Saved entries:
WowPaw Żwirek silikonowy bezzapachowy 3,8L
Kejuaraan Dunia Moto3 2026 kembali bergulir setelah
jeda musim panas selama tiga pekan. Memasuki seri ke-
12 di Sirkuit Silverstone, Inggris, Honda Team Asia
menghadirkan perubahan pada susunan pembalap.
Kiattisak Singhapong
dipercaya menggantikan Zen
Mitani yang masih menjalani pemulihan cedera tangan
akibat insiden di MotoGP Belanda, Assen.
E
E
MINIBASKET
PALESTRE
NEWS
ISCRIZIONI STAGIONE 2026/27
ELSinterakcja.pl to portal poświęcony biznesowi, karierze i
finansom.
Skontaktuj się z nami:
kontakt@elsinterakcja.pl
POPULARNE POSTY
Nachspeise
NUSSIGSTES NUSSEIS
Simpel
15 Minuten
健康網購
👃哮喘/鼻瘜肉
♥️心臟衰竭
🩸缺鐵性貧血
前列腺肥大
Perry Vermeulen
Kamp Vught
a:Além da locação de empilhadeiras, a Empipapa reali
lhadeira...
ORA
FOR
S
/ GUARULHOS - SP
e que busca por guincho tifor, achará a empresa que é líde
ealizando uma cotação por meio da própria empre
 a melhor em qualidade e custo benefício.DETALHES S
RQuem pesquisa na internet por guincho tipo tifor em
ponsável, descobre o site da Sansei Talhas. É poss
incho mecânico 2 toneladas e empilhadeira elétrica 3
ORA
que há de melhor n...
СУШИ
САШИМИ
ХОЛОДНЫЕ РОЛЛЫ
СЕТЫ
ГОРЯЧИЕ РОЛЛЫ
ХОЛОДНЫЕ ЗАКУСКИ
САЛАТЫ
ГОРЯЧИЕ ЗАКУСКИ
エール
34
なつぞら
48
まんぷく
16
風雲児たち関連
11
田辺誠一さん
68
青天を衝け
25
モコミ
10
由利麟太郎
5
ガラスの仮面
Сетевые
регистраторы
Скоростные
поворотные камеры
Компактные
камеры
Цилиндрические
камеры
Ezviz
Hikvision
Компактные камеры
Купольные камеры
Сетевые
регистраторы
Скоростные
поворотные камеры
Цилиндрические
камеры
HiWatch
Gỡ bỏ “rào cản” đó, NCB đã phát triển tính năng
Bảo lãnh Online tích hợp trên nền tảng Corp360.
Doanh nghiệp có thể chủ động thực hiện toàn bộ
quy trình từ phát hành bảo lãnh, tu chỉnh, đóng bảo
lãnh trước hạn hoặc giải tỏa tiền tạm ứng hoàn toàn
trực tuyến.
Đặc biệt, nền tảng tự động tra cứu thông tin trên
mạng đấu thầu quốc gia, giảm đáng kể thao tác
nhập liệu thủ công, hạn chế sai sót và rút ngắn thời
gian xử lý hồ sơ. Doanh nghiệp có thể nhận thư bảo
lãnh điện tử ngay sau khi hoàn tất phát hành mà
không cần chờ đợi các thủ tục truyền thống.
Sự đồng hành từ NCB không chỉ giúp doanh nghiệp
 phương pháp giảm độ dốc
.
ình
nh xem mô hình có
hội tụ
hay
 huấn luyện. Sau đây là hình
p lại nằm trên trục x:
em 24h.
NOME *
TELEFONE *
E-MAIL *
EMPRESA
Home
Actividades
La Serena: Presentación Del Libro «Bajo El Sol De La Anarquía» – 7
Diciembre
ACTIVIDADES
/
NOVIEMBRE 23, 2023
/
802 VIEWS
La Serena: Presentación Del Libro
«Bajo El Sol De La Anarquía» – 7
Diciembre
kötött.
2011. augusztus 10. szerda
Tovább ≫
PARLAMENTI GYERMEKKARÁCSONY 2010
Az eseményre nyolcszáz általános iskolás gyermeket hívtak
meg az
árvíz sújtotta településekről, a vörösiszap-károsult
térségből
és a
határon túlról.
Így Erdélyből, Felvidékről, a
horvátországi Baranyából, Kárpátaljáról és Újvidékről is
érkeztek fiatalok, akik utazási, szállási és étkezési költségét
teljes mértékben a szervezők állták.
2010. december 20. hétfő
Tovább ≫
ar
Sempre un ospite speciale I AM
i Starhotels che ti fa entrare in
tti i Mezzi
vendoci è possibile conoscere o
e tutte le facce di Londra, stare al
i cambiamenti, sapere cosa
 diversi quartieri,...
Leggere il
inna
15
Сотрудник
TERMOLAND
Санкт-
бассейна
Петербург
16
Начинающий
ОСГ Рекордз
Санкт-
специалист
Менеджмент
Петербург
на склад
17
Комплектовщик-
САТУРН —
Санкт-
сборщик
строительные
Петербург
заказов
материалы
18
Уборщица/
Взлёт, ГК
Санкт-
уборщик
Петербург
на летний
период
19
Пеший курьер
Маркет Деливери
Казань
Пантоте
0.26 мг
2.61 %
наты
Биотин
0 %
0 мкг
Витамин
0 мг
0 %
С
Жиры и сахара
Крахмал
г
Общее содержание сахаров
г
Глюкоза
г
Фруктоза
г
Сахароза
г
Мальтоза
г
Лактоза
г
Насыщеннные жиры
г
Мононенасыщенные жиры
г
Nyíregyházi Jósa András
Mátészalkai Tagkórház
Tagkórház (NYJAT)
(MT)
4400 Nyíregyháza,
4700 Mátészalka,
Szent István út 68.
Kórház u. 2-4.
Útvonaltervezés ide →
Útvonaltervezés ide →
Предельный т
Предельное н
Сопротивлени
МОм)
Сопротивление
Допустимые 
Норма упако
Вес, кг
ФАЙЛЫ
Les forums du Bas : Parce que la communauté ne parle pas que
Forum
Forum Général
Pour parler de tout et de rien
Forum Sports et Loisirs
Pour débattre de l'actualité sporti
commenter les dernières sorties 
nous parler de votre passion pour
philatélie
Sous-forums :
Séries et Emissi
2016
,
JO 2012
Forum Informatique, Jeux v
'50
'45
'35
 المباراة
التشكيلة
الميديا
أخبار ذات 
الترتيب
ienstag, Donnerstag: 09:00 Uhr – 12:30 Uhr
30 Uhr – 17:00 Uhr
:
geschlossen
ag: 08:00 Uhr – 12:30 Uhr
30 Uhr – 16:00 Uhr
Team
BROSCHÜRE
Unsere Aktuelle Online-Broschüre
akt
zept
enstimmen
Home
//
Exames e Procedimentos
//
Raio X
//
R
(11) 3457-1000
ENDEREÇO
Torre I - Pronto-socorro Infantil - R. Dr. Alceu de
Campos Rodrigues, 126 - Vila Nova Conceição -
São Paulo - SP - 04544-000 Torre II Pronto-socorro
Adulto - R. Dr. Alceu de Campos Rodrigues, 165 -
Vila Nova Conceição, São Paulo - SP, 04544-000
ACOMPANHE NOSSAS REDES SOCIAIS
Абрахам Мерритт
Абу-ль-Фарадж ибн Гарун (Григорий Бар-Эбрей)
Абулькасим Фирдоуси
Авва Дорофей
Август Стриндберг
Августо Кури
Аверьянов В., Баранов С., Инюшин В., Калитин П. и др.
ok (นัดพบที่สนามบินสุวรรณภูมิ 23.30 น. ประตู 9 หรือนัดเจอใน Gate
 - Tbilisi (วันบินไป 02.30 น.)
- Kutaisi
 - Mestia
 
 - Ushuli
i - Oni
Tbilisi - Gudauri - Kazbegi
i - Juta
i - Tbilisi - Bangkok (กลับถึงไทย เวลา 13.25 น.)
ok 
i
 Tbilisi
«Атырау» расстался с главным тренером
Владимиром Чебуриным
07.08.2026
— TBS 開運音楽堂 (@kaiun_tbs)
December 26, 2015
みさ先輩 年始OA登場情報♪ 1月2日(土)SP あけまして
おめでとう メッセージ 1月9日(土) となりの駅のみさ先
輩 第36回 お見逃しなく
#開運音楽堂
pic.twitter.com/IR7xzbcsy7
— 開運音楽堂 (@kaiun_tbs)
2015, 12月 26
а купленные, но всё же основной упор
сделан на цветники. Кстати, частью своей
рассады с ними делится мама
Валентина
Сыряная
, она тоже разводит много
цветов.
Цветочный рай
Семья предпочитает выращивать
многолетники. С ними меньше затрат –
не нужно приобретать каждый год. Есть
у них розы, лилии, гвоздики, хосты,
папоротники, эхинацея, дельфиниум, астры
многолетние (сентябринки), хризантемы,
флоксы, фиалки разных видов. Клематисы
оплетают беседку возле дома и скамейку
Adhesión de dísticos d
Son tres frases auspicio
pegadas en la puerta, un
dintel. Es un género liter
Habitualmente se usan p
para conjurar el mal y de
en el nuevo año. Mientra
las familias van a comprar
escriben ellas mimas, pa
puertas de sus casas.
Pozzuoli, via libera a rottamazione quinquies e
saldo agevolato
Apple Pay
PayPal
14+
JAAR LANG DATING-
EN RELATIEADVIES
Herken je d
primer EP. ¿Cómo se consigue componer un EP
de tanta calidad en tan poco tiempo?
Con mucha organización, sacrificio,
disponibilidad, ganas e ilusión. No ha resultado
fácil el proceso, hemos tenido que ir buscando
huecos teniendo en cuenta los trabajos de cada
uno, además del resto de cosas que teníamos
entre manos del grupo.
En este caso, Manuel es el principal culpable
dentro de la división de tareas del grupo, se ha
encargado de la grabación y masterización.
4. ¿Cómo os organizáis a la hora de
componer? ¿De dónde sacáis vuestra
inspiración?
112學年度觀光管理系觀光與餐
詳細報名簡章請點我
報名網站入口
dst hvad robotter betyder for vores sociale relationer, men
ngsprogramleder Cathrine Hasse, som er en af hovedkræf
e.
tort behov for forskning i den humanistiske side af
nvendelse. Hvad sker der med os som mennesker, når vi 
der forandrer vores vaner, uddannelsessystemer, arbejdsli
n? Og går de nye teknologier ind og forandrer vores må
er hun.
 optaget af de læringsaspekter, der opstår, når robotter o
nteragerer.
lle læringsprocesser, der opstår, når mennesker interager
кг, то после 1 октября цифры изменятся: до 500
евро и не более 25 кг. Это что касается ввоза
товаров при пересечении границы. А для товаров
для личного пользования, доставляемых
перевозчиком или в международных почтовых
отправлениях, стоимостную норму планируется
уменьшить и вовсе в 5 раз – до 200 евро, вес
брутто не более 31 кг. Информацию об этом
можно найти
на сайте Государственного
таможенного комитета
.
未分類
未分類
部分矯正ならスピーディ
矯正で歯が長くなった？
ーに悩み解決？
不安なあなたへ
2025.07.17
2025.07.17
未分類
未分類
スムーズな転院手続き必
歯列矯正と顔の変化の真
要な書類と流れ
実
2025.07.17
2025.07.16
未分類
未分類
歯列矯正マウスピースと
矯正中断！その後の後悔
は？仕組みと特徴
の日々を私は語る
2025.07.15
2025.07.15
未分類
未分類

# DESCRIPTION OF THE TASK
Could you please copy the lines above exactly, beginning at the first and ending at the line that contains "a:Além da locação"?

# SOLUTION
WowPaw Żwirek silikonowy bezzapachowy 3,8L
Kejuaraan Dunia Moto3 2026 kembali bergulir setelah
jeda musim panas selama tiga pekan. Memasuki seri ke-
12 di Sirkuit Silverstone, Inggris, Honda Team Asia
menghadirkan perubahan pada susunan pembalap.
Kiattisak Singhapong
dipercaya menggantikan Zen
Mitani yang masih menjalani pemulihan cedera tangan
akibat insiden di MotoGP Belanda, Assen.
E
E
MINIBASKET
PALESTRE
NEWS
ISCRIZIONI STAGIONE 2026/27
ELSinterakcja.pl to portal poświęcony biznesowi, karierze i
finansom.
Skontaktuj się z nami:
kontakt@elsinterakcja.pl
POPULARNE POSTY
Nachspeise
NUSSIGSTES NUSSEIS
Simpel
15 Minuten
健康網購
👃哮喘/鼻瘜肉
♥️心臟衰竭
🩸缺鐵性貧血
前列腺肥大
Perry Vermeulen
Kamp Vught
a:Além da locação de empilhadeiras, a Empipapa reali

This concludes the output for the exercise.